== What this exercise asks ==
a: In the text on early climate science, how many tons of coal did the 1912 New Zealand newspaper report the world's furnaces were burning each year?
b: Pick up the text on early climate science after its last sentence and continue it.

== Text provided ==
· · · · · · ·
A few years later, Swedish electrochemist Svante Arrhenius became the first person to investigate the effect of doubling the level of atmospheric carbon dioxide effect on the planet’s climate. By 1904 he had become concerned with rapid increases in human-induced carbon emissions, stating: “The slight percentage of carbonic acid in the atmosphere may, by the advances of industry, be changed to a noticeable degree in the course of a few centuries.” He won a Nobel prize, although not for his climate work.

In 1912, New Zealand’s Rodney and Otamatea Times, Waitemata and Kaipara Gazette reported: “The furnaces of the world are now burning about 2,000,000,000 tons of coal a year. When this is burned, uniting with oxygen, it adds about 7,000,000,000 tons of carbon dioxide to the atmosphere yearly. This tends to make the air a more effective blanket for the earth and to raise its temperature. The effect may be considerable in a few countries.”

Until around 1960 most scientists dismissed the notion that humans could significantly affect average global temperatures. Nowadays, we know (though some continue to believe otherwise) that carbon dioxide levels have risen dramatically – faster than Arrhenius predicted.
· · · · · · ·
(Stored dataset entries)
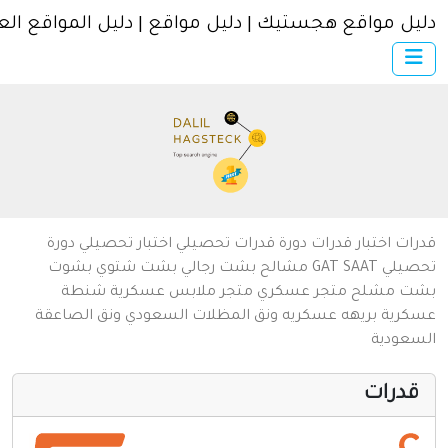
ل مواقع هجستيك | دليل مواقع | دليل المواقع العربية
×
الرئيسية
أضف موقعك
اتصل بنا
تسجيل
دخول
من نحن
ات
اختبار قدرات
دورة قدرات
تحصيلي
اختبار تحصيلي
دورة
سياسة الخصوصية
يلي
SAAT
GAT
مشالح
بشت رجالي
بشت شتوي
بشوت
ت
مشلح
متجر عسكري
متجر ملابس عسكرية
شنطة
شروط الاستخدام
رية
بريهه عسكريه
ونق المظلات السعودي
ونق الصاعقة
عودية
مواقع إسلامية
مواقع إخباريه
درات
كمبيوتر وبرامج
· · · · · · ·
== Results for each task ==
a: About 2,000,000,000 tons a year.

b:
Research shows CO2 levels were around 200 parts per million (ppm) during the ice ages and around 280 ppm during warmer periods. In 2013, levels surpassed 400 ppm for the first time in recorded history. The global annual temperature has increased at an average rate of 0.07C per decade since the 1880 baseline, and by 0.17C per decade since 1970.

If we need any more convincing, we’ve just experienced the three warmest years on record – all with average temperatures of more than 1C above pre-industrial levels. It’s fast approaching the internationally agreed 2C mark for ‘dangerous’ climate change and frighteningly close to the 1.5C target set in the Paris Agreement, which the Met Office has warned we could smash through within five years.

We’re now witnessing ice caps melting, sea levels rising, oceans becoming more acidic and an increase in extreme weather events across the globe. We really need to take heed of these warnings from our forebears as it we can no longer pass off their predictions as mere hot air.